Dataset items
[Start of section]
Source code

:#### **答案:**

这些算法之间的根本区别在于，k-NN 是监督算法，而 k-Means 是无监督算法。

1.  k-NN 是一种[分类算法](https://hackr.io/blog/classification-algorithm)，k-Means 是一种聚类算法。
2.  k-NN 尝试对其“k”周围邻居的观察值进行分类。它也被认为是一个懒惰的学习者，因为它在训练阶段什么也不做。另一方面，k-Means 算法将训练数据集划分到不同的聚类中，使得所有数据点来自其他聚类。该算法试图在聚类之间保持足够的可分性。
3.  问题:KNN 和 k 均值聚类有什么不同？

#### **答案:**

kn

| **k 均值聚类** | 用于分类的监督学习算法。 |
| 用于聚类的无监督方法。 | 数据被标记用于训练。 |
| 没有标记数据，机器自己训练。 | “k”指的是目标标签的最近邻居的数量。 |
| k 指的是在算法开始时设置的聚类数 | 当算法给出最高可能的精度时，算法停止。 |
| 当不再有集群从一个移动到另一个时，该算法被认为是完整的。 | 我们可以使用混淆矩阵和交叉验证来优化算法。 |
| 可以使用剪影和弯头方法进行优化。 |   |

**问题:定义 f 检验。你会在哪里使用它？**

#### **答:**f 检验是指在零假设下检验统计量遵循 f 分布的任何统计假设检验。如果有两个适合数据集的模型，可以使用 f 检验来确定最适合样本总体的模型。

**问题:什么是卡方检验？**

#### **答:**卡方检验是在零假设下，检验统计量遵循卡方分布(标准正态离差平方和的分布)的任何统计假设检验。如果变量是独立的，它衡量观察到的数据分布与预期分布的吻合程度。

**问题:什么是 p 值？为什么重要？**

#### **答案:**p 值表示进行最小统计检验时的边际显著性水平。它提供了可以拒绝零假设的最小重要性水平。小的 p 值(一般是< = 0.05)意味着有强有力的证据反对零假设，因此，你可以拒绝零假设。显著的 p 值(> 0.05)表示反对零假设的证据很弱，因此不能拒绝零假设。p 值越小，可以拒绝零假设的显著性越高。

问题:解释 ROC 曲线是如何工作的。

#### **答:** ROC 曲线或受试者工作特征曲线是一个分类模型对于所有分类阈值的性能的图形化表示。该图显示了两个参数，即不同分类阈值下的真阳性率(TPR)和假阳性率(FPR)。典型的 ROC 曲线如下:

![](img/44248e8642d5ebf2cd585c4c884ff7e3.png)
[End of section]
◆ **ACTION ITEM**
This exercise calls for the entries to be restated exactly.

◆ **RESULT OF THE EXERCISE**
Source code

:#### **答案:**

这些算法之间的根本区别在于，k-NN 是监督算法，而 k-Means 是无监督算法。

1.  k-NN 是一种[分类算法](https://hackr.io/blog/classification-algorithm)，k-Means 是一种聚类算法。
2.  k-NN 尝试对其“k”周围邻居的观察值进行分类。它也被认为是一个懒惰的学习者，因为它在训练阶段什么也不做。另一方面，k-Means 算法将训练数据集划分到不同的聚类中，使得所有数据点来自其他聚类。该算法试图在聚类之间保持足够的可分性。
3.  问题:KNN 和 k 均值聚类有什么不同？

#### **答案:**

kn

| **k 均值聚类** | 用于分类的监督学习算法。 |
| 用于聚类的无监督方法。 | 数据被标记用于训练。 |
| 没有标记数据，机器自己训练。 | “k”指的是目标标签的最近邻居的数量。 |
| k 指的是在算法开始时设置的聚类数 | 当算法给出最高可能的精度时，算法停止。 |
| 当不再有集群从一个移动到另一个时，该算法被认为是完整的。 | 我们可以使用混淆矩阵和交叉验证来优化算法。 |
| 可以使用剪影和弯头方法进行优化。 |   |

**问题:定义 f 检验。你会在哪里使用它？**

#### **答:**f 检验是指在零假设下检验统计量遵循 f 分布的任何统计假设检验。如果有两个适合数据集的模型，可以使用 f 检验来确定最适合样本总体的模型。

**问题:什么是卡方检验？**

#### **答:**卡方检验是在零假设下，检验统计量遵循卡方分布(标准正态离差平方和的分布)的任何统计假设检验。如果变量是独立的，它衡量观察到的数据分布与预期分布的吻合程度。

**问题:什么是 p 值？为什么重要？**

#### **答案:**p 值表示进行最小统计检验时的边际显著性水平。它提供了可以拒绝零假设的最小重要性水平。小的 p 值(一般是< = 0.05)意味着有强有力的证据反对零假设，因此，你可以拒绝零假设。显著的 p 值(> 0.05)表示反对零假设的证据很弱，因此不能拒绝零假设。p 值越小，可以拒绝零假设的显著性越高。

问题:解释 ROC 曲线是如何工作的。

#### **答:** ROC 曲线或受试者工作特征曲线是一个分类模型对于所有分类阈值的性能的图形化表示。该图显示了两个参数，即不同分类阈值下的真阳性率(TPR)和假阳性率(FPR)。典型的 ROC 曲线如下:

![](img/44248e8642d5ebf2cd585c4c884ff7e3.png)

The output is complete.